The paper by Blundell et al. (Citation2018) provides an example of how developmental, task-specific charts could be used to track both the performance of a group with a disease and an individual’s performance if tests are repeated. The conjoined availability of sensitive, repeatable task batteries and developmental charts will allow us to better evaluate whether differences in treatment (e.g., a new diet, a new enzymatic treatment) change cognitive trajectories. It will also allow us to better evaluate whether the impact of toxicity changes at different ages and to assess whether there are critical periods where treatment (including dietary compliance) may be especially important for the proper development of certain cognitive functions.

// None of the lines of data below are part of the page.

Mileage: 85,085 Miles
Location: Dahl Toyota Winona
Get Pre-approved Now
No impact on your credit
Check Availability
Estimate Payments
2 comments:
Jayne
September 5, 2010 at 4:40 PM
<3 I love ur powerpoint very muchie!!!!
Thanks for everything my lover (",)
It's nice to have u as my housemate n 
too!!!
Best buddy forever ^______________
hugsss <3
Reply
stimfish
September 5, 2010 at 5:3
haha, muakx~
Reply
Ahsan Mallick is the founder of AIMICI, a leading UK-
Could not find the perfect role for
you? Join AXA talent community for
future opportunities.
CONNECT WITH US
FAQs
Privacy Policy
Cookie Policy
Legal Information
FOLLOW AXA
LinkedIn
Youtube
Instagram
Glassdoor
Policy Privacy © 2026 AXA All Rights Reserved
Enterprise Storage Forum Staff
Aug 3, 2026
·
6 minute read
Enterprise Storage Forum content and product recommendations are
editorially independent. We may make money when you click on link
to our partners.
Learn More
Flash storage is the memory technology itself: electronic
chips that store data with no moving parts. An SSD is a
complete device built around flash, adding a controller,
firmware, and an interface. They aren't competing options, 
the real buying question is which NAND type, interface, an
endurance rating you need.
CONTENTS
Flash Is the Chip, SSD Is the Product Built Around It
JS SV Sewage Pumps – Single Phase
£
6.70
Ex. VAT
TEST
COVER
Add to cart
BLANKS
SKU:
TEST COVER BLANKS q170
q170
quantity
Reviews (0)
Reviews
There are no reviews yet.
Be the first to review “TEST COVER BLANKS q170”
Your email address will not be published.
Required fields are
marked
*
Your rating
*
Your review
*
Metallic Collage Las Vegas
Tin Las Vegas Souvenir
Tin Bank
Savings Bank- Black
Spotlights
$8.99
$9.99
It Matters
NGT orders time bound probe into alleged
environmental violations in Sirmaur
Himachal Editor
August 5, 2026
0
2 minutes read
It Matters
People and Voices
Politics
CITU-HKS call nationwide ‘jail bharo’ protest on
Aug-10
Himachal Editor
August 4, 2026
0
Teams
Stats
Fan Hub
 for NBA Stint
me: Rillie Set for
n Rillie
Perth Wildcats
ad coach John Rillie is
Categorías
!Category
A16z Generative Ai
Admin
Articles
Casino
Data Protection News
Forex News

Throughout this introduction I have stressed the importance of comparing impairments across diseases to increase our understanding of cognition and its realization in the brain. These comparisons are also important to understand individual diseases. For example, Bergeron et al. have stressed how an understanding of Niemann–Pick C can improve our understanding of Alzheimer’s disease (e.g., stressing the role of dysfunctional cholesterol trafficking in causing cognitive impairments in both diseases). Blundell et al. have shown how the similarity of cognitive impairments in tyrosinaemia I and III allows us to conclude that the deficits seen in tyrosinaemia I are not due to the treatment used in this disease (2-nitro-4-trifluromethylbenzoyl or NTBC), which blocks the action of certain enzymes turning the biochemical profile of tyrosinaemia I into that of tyrosinaemia III, but more likely to the high levels of tyrosine that are common to both diseases.

Conclusions

I hope that this introduction and especially the papers included in this special issue provide some indication of what can be achieved through a more detailed assessment of cognitive impairments in IMD and that they will inspire a new generation of studies. This research is challenging given that disorders are rare or very rare and that the clinical teams caring for these patients have limited resources. However, this research can be very rewarding, improving our understanding of cognition, as well as the management of specific diseases. Collaborations across centres, across different professionals, and across levels of explanation (from cellular biology to cognition) will hold the key to success.

Disclosure statement

No potential conflict of interest was reported by the author.

Notes

1 Note that these authors report early deficits in “attention”. However, this refers to sustained attention and monitoring, not to visual attention (the tasks involved are verbal and pictorial span tasks). It is important to not confound the two.